After being taken into the police custody, the second accused claimed that he had voluntarily surrendered to the police. Meanwhile, the Samyukta Kisan Morcha (SKM) distanced itself from the desecration and subsequent killing of the man, and agreed to cooperate with the police in the investigation. The Bhim Army extended financial support for the family of the victim and demanded an impartial probe from the CBI. In addition, 15 Dalit organizations also called for strict action against the culprits in the killing of Lakhbir Singh at the Singhu border after portraying the situation as the targeting of a Dalit.

Meanwhile, the victim's family has complained to the National Commission for Scheduled Castes about the lack of support from the Punjab state government.

==Background==
During the early hours of 15 October 2021, a Dalit Sikh labourer, Lakhbir Singh from Cheema Khurd village of Tarn Taran district was lynched by Nihang Sikhs present at farmers' protest site on the allegations of sacrilege by his picking up the copy of a Sarbloh Granth.
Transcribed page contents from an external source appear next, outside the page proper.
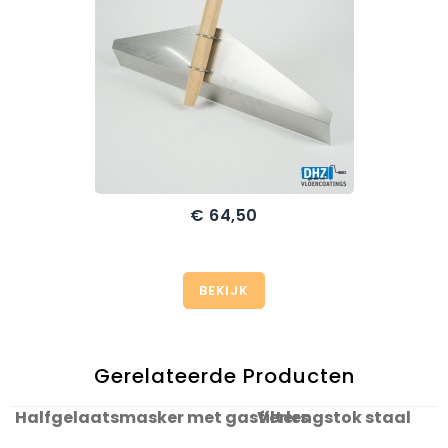
€ 64,50
Prijs
BEKIJK
Gerelateerde Producten
Halfgelaatsmasker met gasfilters
Verlengstok staal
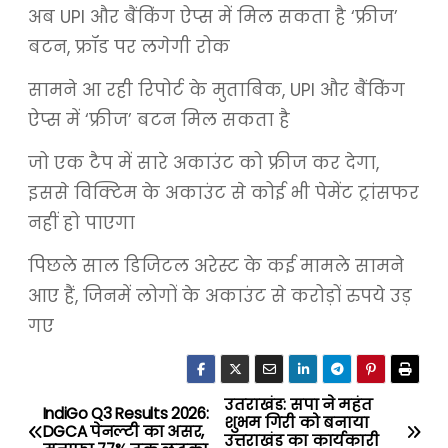
अब UPI और बैंकिंग ऐप्स में मिल सकता है ‘फ्रीज’
बटन, फ्रॉड पर लगेगी रोक
सामने आ रही रिपोर्ट के मुताबिक, UPI और बैंकिंग
ऐप्स में ‘फ्रीज’ बटन मिल सकता है
जो एक टैप में सारे अकाउंट को फ्रीज कर देगा,
इससे विक्टिम के अकाउंट से कोई भी पेमेंट ट्रांसफर
नहीं हो पाएगा
पिछले साल डिजिटल अरेस्ट के कई मामले सामने
आए हैं, जिनमें लोगों के अकाउंट से करोड़ों रुपये उड़
गए
उतराखंड: सपा ने महंत
P
IndiGo Q3 Results 2026:
शुभम गिरी को बनाया
DGCA पेनल्टी का असर,
उत्तराखंड का कार्यकारी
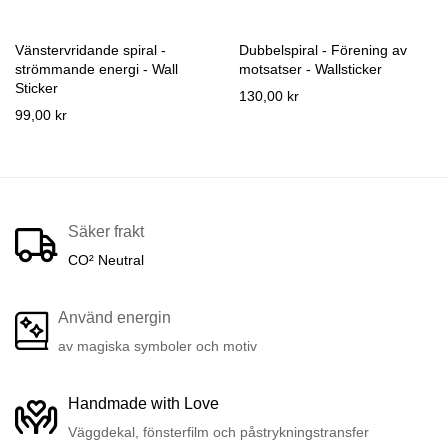
Vänstervridande spiral -
Dubbelspiral - Förening av
strömmande energi - Wall
motsatser - Wallsticker
Sticker
130,00 kr
99,00 kr
Säker frakt
CO² Neutral
Använd energin
av magiska symboler och motiv
Handmade with Love
Väggdekal, fönsterfilm och påstrykningstransfer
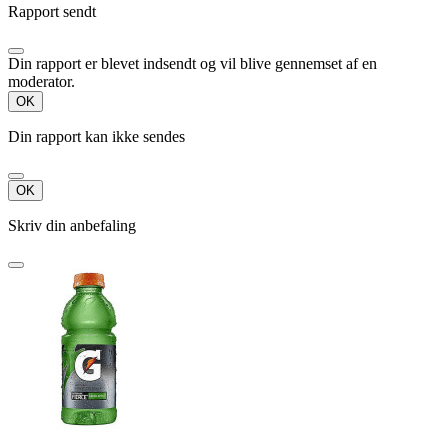
Rapport sendt
Din rapport er blevet indsendt og vil blive gennemset af en
moderator.
OK
Din rapport kan ikke sendes
OK
Skriv din anbefaling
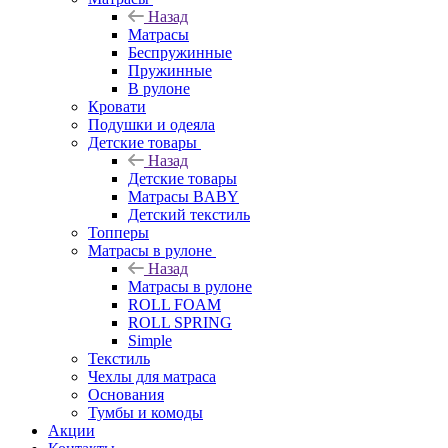
Назад
Матрасы
Беспружинные
Пружинные
В рулоне
Кровати
Подушки и одеяла
Детские товары
Назад
Детские товары
Матрасы BABY
Детский текстиль
Топперы
Матрасы в рулоне
Назад
Матрасы в рулоне
ROLL FOAM
ROLL SPRING
Simple
Текстиль
Чехлы для матраса
Основания
Тумбы и комоды
Акции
Family members of Lakhbir denied his role in alleged sacrilege.

Village residents told The Caravan that they had first seen main accused Nihang Sarabjit Singh in the village about three months earlier, near the Sarai Amanat Khan police station. Several other villagers had seen Sarabjit in Cheema Kalan on several occasions driving a Bolero Camper car close to a langar hall being built near the village's bus stand. On 12 October Lakhbir was seen leaving the market when one man on a bike picked up Lakhbir from the nearby cremation ground crossing and handed him over to two Nihangs.